В кафе напротив меня сидят два юноши лет по 19. Один из них пересказывает свои беседы с дедом. Оказывается, юноша сильно рефлексирует, когда видит красивых девушек, и дед советует ему успокоиться, побольше заниматься йогой, медитировать и есть йогурт с курагой по утрам. Еще юноша рассказывал, как они с дедом в Остине выбирают пуловеры и рубашки. Деду нравятся розовые, а юноша любит фиолетовые.
Мой дед говорил мне всего три слова: подсекай, шах и махорка-махорочка, причем я не уверен, что последнее слово не относилось к кошке Мурке, которая всегда вертелась рядом. Дед любил выпустить в нее струю табака и спеть: «Моя Марусечка».

 
Военная служба

Сейчас, когда мне почти 50, я не понимаю, почему в молодости я так боялся военной службы, ведь прошло тридцать лет, и моя жизнь превратилась практически в военную. Я каждый день встаю в 7-00, делаю подобие физической зарядки, пью китайский чай, еду в метро, читая книги и разглядывая пассажиров, сижу до глубокого вечера на любимой работе, поздно возвращаюсь домой, ужинаю ровно в 21-00, ложусь спать ровно в 22-00 и ровно в 1-00 просыпаюсь от какого-нибудь странного и непонятного сна, немного подрагивая, в поту.
Зачем я поступал на нелюбимый математический факультет, хотя всегда хотел на исторический? Зачем я потом пошел в аспирантуру? Всего лишь из-за армейской отсрочки. Зачем еще год получал бронь?
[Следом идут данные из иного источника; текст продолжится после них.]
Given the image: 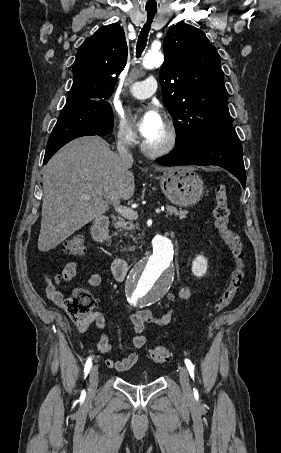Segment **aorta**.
<instances>
[{
    "mask_svg": "<svg viewBox=\"0 0 281 453\" xmlns=\"http://www.w3.org/2000/svg\"><path fill=\"white\" fill-rule=\"evenodd\" d=\"M161 52H148L142 61L145 69L163 63ZM153 255L137 263L130 271L126 282L129 300L134 305L149 306L160 301L169 291L174 278L171 267L174 249L170 239L156 236L152 240Z\"/></svg>",
    "mask_w": 281,
    "mask_h": 453,
    "instance_id": "obj_1",
    "label": "aorta"
}]
</instances>
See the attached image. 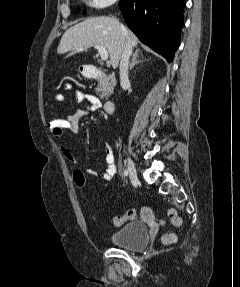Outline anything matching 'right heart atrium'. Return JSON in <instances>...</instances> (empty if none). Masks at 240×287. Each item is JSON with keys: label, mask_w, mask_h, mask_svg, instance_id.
Instances as JSON below:
<instances>
[{"label": "right heart atrium", "mask_w": 240, "mask_h": 287, "mask_svg": "<svg viewBox=\"0 0 240 287\" xmlns=\"http://www.w3.org/2000/svg\"><path fill=\"white\" fill-rule=\"evenodd\" d=\"M87 5L95 9H103L112 4L117 0H85Z\"/></svg>", "instance_id": "obj_1"}]
</instances>
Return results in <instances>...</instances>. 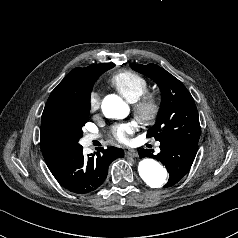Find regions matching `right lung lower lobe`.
<instances>
[{
  "label": "right lung lower lobe",
  "instance_id": "1",
  "mask_svg": "<svg viewBox=\"0 0 238 238\" xmlns=\"http://www.w3.org/2000/svg\"><path fill=\"white\" fill-rule=\"evenodd\" d=\"M120 148H101L96 156L84 157L80 145L60 162L49 166L55 179L67 190L86 194L97 190L107 177V168L116 158L123 157Z\"/></svg>",
  "mask_w": 238,
  "mask_h": 238
}]
</instances>
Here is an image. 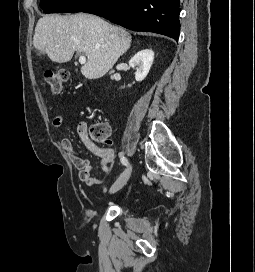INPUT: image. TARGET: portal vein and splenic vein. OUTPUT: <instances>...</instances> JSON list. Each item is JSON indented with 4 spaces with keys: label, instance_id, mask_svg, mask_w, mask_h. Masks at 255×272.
I'll return each mask as SVG.
<instances>
[{
    "label": "portal vein and splenic vein",
    "instance_id": "portal-vein-and-splenic-vein-1",
    "mask_svg": "<svg viewBox=\"0 0 255 272\" xmlns=\"http://www.w3.org/2000/svg\"><path fill=\"white\" fill-rule=\"evenodd\" d=\"M79 62H80L81 64H85V63H86V57H85L84 55H81V56L79 57Z\"/></svg>",
    "mask_w": 255,
    "mask_h": 272
}]
</instances>
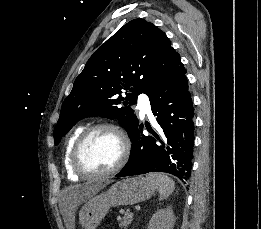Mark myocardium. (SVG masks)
Returning <instances> with one entry per match:
<instances>
[{
    "label": "myocardium",
    "instance_id": "1",
    "mask_svg": "<svg viewBox=\"0 0 261 229\" xmlns=\"http://www.w3.org/2000/svg\"><path fill=\"white\" fill-rule=\"evenodd\" d=\"M106 130L115 133L121 144V155L118 162L108 170L96 171L86 167L81 159V152L88 139L95 133ZM130 155V141L123 129L113 124H98L85 129L75 141L71 150V165L78 174L86 177L109 176L124 167Z\"/></svg>",
    "mask_w": 261,
    "mask_h": 229
}]
</instances>
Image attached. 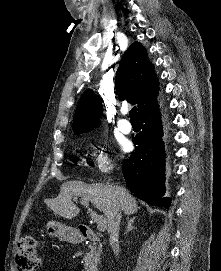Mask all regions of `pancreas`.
<instances>
[{"mask_svg": "<svg viewBox=\"0 0 221 271\" xmlns=\"http://www.w3.org/2000/svg\"><path fill=\"white\" fill-rule=\"evenodd\" d=\"M81 243L84 245L86 242L83 240ZM101 253V243H99V245H92V243H89L84 259L85 269H88V267H92V265H98L101 259Z\"/></svg>", "mask_w": 221, "mask_h": 271, "instance_id": "1", "label": "pancreas"}]
</instances>
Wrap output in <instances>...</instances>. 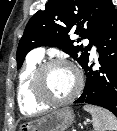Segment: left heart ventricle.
Listing matches in <instances>:
<instances>
[{"instance_id":"left-heart-ventricle-1","label":"left heart ventricle","mask_w":117,"mask_h":131,"mask_svg":"<svg viewBox=\"0 0 117 131\" xmlns=\"http://www.w3.org/2000/svg\"><path fill=\"white\" fill-rule=\"evenodd\" d=\"M77 78L75 73L66 66L49 69L44 79L46 94L53 99L68 97L75 89Z\"/></svg>"}]
</instances>
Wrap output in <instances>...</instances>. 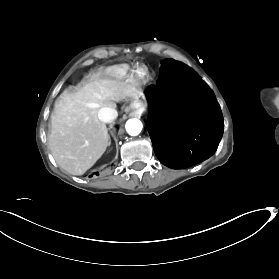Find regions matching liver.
<instances>
[{
    "label": "liver",
    "instance_id": "liver-1",
    "mask_svg": "<svg viewBox=\"0 0 279 279\" xmlns=\"http://www.w3.org/2000/svg\"><path fill=\"white\" fill-rule=\"evenodd\" d=\"M141 89L123 80L115 66L75 93L62 94L51 114L48 145L60 168L84 174L106 151L109 135L98 118L101 108H116L126 98L138 99Z\"/></svg>",
    "mask_w": 279,
    "mask_h": 279
}]
</instances>
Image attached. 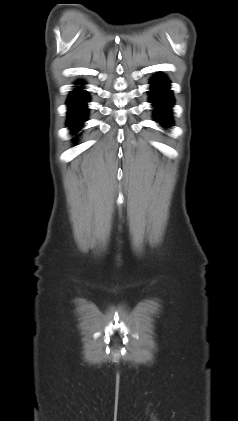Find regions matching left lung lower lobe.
<instances>
[{"instance_id": "1", "label": "left lung lower lobe", "mask_w": 238, "mask_h": 421, "mask_svg": "<svg viewBox=\"0 0 238 421\" xmlns=\"http://www.w3.org/2000/svg\"><path fill=\"white\" fill-rule=\"evenodd\" d=\"M168 83L169 81L163 75H157L151 82L152 90L150 91V100L156 107L158 122L164 125L171 124L170 107L173 104Z\"/></svg>"}]
</instances>
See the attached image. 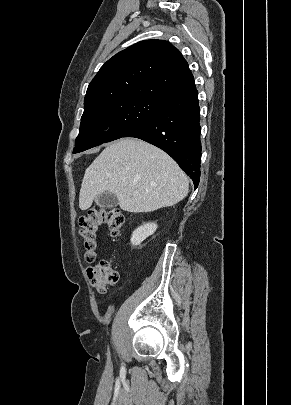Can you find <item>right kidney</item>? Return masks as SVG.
<instances>
[{"label": "right kidney", "mask_w": 291, "mask_h": 405, "mask_svg": "<svg viewBox=\"0 0 291 405\" xmlns=\"http://www.w3.org/2000/svg\"><path fill=\"white\" fill-rule=\"evenodd\" d=\"M157 229V224L154 222L146 223L134 230L131 236V244L139 245L147 237L154 234Z\"/></svg>", "instance_id": "obj_1"}]
</instances>
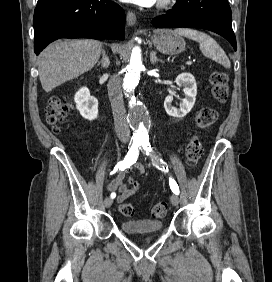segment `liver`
Segmentation results:
<instances>
[{
	"instance_id": "6515ba94",
	"label": "liver",
	"mask_w": 272,
	"mask_h": 282,
	"mask_svg": "<svg viewBox=\"0 0 272 282\" xmlns=\"http://www.w3.org/2000/svg\"><path fill=\"white\" fill-rule=\"evenodd\" d=\"M102 52V43L91 39L58 41L40 54L39 78L45 92L91 70Z\"/></svg>"
}]
</instances>
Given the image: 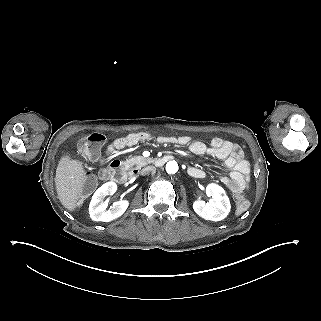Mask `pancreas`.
Here are the masks:
<instances>
[{"label":"pancreas","instance_id":"1","mask_svg":"<svg viewBox=\"0 0 321 321\" xmlns=\"http://www.w3.org/2000/svg\"><path fill=\"white\" fill-rule=\"evenodd\" d=\"M148 163H151L149 158L143 156H133L126 160L125 166L126 168L135 166V168L140 169Z\"/></svg>","mask_w":321,"mask_h":321}]
</instances>
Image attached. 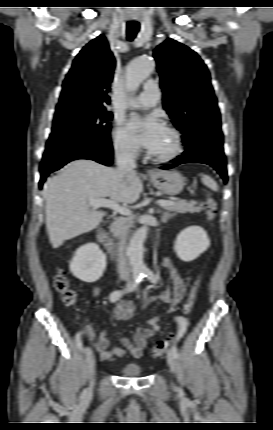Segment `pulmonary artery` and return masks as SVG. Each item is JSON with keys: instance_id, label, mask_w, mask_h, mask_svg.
I'll list each match as a JSON object with an SVG mask.
<instances>
[{"instance_id": "e3ab8cb5", "label": "pulmonary artery", "mask_w": 273, "mask_h": 430, "mask_svg": "<svg viewBox=\"0 0 273 430\" xmlns=\"http://www.w3.org/2000/svg\"><path fill=\"white\" fill-rule=\"evenodd\" d=\"M160 89L156 81L148 80L142 93L137 97L136 104L141 108L155 107L160 101Z\"/></svg>"}]
</instances>
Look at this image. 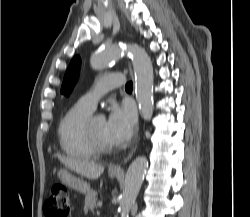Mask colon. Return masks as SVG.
<instances>
[{
    "mask_svg": "<svg viewBox=\"0 0 250 217\" xmlns=\"http://www.w3.org/2000/svg\"><path fill=\"white\" fill-rule=\"evenodd\" d=\"M71 199L65 186L55 185L44 204L46 217H69Z\"/></svg>",
    "mask_w": 250,
    "mask_h": 217,
    "instance_id": "colon-1",
    "label": "colon"
}]
</instances>
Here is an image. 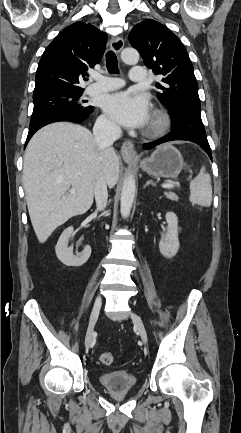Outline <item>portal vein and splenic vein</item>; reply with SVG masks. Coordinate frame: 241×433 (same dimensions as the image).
<instances>
[{
    "mask_svg": "<svg viewBox=\"0 0 241 433\" xmlns=\"http://www.w3.org/2000/svg\"><path fill=\"white\" fill-rule=\"evenodd\" d=\"M174 186L175 185L171 184V183H165V184L162 185V187L165 188V189H172V188H174ZM75 192H76V189L74 187H72L71 190H70V193L73 194Z\"/></svg>",
    "mask_w": 241,
    "mask_h": 433,
    "instance_id": "18ae733b",
    "label": "portal vein and splenic vein"
}]
</instances>
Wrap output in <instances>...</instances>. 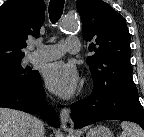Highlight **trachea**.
Instances as JSON below:
<instances>
[{"mask_svg": "<svg viewBox=\"0 0 144 137\" xmlns=\"http://www.w3.org/2000/svg\"><path fill=\"white\" fill-rule=\"evenodd\" d=\"M65 0H50L49 18L52 23H56L63 13Z\"/></svg>", "mask_w": 144, "mask_h": 137, "instance_id": "3493384b", "label": "trachea"}]
</instances>
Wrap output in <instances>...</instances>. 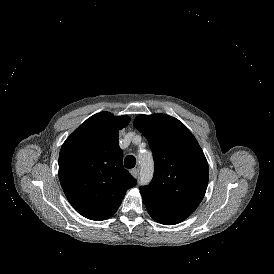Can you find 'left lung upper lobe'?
<instances>
[{"instance_id": "1", "label": "left lung upper lobe", "mask_w": 274, "mask_h": 274, "mask_svg": "<svg viewBox=\"0 0 274 274\" xmlns=\"http://www.w3.org/2000/svg\"><path fill=\"white\" fill-rule=\"evenodd\" d=\"M134 126L147 138L155 163L151 183L140 187V192L193 212L209 178L207 160L195 137L183 123L165 114L139 115Z\"/></svg>"}]
</instances>
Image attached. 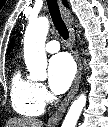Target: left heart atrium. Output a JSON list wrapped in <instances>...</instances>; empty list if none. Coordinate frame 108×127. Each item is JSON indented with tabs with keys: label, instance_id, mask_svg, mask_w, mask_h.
<instances>
[{
	"label": "left heart atrium",
	"instance_id": "39dd6f15",
	"mask_svg": "<svg viewBox=\"0 0 108 127\" xmlns=\"http://www.w3.org/2000/svg\"><path fill=\"white\" fill-rule=\"evenodd\" d=\"M75 72L74 62L68 54L60 53L53 56L48 66L51 89L57 94L65 92L71 85Z\"/></svg>",
	"mask_w": 108,
	"mask_h": 127
}]
</instances>
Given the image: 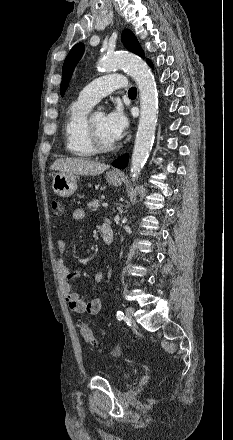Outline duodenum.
Returning <instances> with one entry per match:
<instances>
[{
  "mask_svg": "<svg viewBox=\"0 0 233 440\" xmlns=\"http://www.w3.org/2000/svg\"><path fill=\"white\" fill-rule=\"evenodd\" d=\"M101 235L104 243L110 245L113 241V228L109 220H105L101 226Z\"/></svg>",
  "mask_w": 233,
  "mask_h": 440,
  "instance_id": "410a0bca",
  "label": "duodenum"
}]
</instances>
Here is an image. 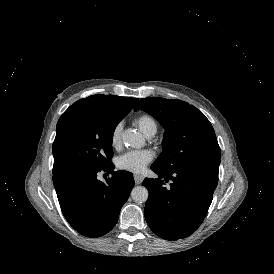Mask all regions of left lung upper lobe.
<instances>
[{
	"label": "left lung upper lobe",
	"mask_w": 274,
	"mask_h": 274,
	"mask_svg": "<svg viewBox=\"0 0 274 274\" xmlns=\"http://www.w3.org/2000/svg\"><path fill=\"white\" fill-rule=\"evenodd\" d=\"M141 109L165 128L163 152L154 165L166 170L188 166L219 169L221 151L214 129L196 107L181 100L149 97L134 107Z\"/></svg>",
	"instance_id": "1"
}]
</instances>
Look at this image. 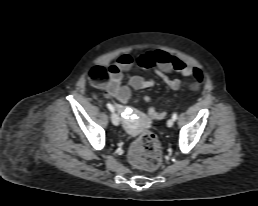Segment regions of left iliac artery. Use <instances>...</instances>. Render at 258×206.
Instances as JSON below:
<instances>
[{
  "mask_svg": "<svg viewBox=\"0 0 258 206\" xmlns=\"http://www.w3.org/2000/svg\"><path fill=\"white\" fill-rule=\"evenodd\" d=\"M172 118H173V120L175 121V120L177 119V113H174V114L172 115Z\"/></svg>",
  "mask_w": 258,
  "mask_h": 206,
  "instance_id": "obj_1",
  "label": "left iliac artery"
}]
</instances>
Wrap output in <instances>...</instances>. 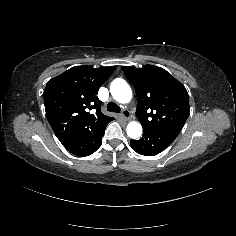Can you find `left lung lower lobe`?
Segmentation results:
<instances>
[{"label":"left lung lower lobe","instance_id":"1","mask_svg":"<svg viewBox=\"0 0 236 236\" xmlns=\"http://www.w3.org/2000/svg\"><path fill=\"white\" fill-rule=\"evenodd\" d=\"M176 138V135L153 132L143 129V136L139 140H131L132 149L146 156H154L166 149Z\"/></svg>","mask_w":236,"mask_h":236}]
</instances>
Чтобы к 50-ти годам понять, что в душе я человек армейский, и жизнь по устоявшемуся распорядку приносит мне удовольствие. Удовольствие находить что-то новое, казалось бы, в давно изученном.

 
Племяшки

– Племяшки, – говорю я племяшкам, – мы пойдем в Парк Горького кататься на каруселях!
– Дядя Слава, – отвечают племяшки, – их давно срезали!
– Как срезали? – печально спрашиваю я.
– Вот так срезали!
– И давно?
– Лет пять назад.
Долго думаю:
– Хорошо, пойдем на ВДНХ, там же есть карусели.
– И там срезали, – вздыхают племяшки.
– А колесо обозрения?
– И колесо обозрения срезали.
– Как же вы живете, – вздыхаю я.
– Как же мы живем, – вздыхают племяшки.

 
Туннель

Поезд встал в туннеле. Я читал Басинского «Толстой и Иоанн Кронштадский» и ничего не замечал. Вдруг машинист объявил: «Граждане, соблюдайте спокойствие, поезд скоро отправится». И вот я, услышав это, спокойствие почему-то потерял. Я оторвался от Басинского, как раз когда Лев Толстой ехал в Пензенскую губернию покупать имение и умирал от страха, и я тоже вдруг стал умирать от страха. Вдруг здесь, в туннеле, я останусь навсегда, сгнию здесь и превращусь в песок. Я проверил интернет. Вайфай работал. Мне стало немного легче, и тут тронулся поезд, и я опять стал читать Басинского.

 
Этот рассказ

Этот рассказ не задевает чувств верующих.
Этот рассказ не задевает чувств ЛГБТ.
Этот рассказ не задевает чувств либералов.
Этот рассказ не задевает чувств многодетных семей.
Этот рассказ не задевает чувств людей с ограниченными возможностями.
Этот рассказ не задевает чувств цисгендеров.
Этот рассказ не задевает чувств патриотов.
Этот рассказ не задевает чувств феминисток.
Этот рассказ не задевает чувств национальных меньшинств.
Этот рассказ не задевает чувств защитников животных.
Этот рассказ вообще никаких чувств не задевает.